+++ Textauszug +++
Dekantieren – oder besser nicht?
Wann macht Dekantieren Sinn?
Zu diesem Thema werden die unterschiedlichsten Auffassungen vertreten und im Brustton der Überzeugung (manchmal auch mit fast religiöser Inbrunst) weiterverbreitet. Im Folgenden versuche ich, dieses Thema auf rationale Argumente zu reduzieren.
Dekantieren, das Umfüllen von Wein aus der Flasche in ein anderes Behältnis, kann aus praktischen Erwägungen sinnvoll sein: aus einer Großflasche lässt es sich schwer einschenken. Was bei einer Magnum keine Probleme macht, einer Doppelmagnum schon sehr viel Geschick erfordert und z. B. ab Imperial aufwärts so ziemlich unmöglich wird, das Einschenken in ein Glas, erfordert u. U. das Umfüllen in Karaffen, aus denen dann eingeschenkt werden kann.
+++ Bereitgestelltes Material +++
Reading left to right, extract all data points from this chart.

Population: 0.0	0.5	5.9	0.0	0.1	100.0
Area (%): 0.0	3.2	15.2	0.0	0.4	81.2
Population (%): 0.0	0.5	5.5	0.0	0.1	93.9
+++
Material erkunden:
**1.** Übersetze den Satz „Im Folgenden versuche ich, dieses Thema auf rationale Argumente zu reduzieren.“ aus dem Text über das Dekantieren ins Englische.
**2.** Welche Flaschengrößen werden im Text über das Dekantieren mit ihrem Namen genannt? Zähle alle auf.
**3.** Schreibe den Text über das Dekantieren im Anschluss an seinen letzten Satz weiter.

Die Antworten:
**1.** In what follows, I try to reduce this topic to rational arguments.

**2.** Magnum, Doppelmagnum, Imperial

**3.**
Das oft zitierte Vermeiden des Einschenkens von bitter schmeckendem Depot, stellt keinen zwingenden Grund dar. Man kann das, vorausgesetzt die Flasche hat einige Zeit aufrecht gestanden und das Depot hat sich am Boden gesammelt, auch durch entsprechend vorsichtiges Einschenken erreichen. Mit etwas Geschick bleibt da auch nicht mehr Wein in der Karaffe zurück, als beim Dekantieren. Wer wirklich den letzten Tropfen des guten Stoffs ins Glas bringen will kann es dann immer noch mit einen Dekantiertrichter und/oder eine geschmacksneutrale Tee-Filtertüte versuchen. Burgunder muss man übrigens nicht zu dekantieren: das Depot schmeckt und kann mitgetrunken werden.
Lässt man diesen praktischen Gesichtspunkt außer Acht, gibt es zwei Meinungen (mit Variationen) unter den Experten:
Weitverbreitete Meinungen
1.) Wein, besonders junger Wein, muss dekantiert werden, damit er mit Sauerstoff in Berührung kommt und sich optimal entfaltet.
2.) Dekantieren schadet der Qualität des Weins.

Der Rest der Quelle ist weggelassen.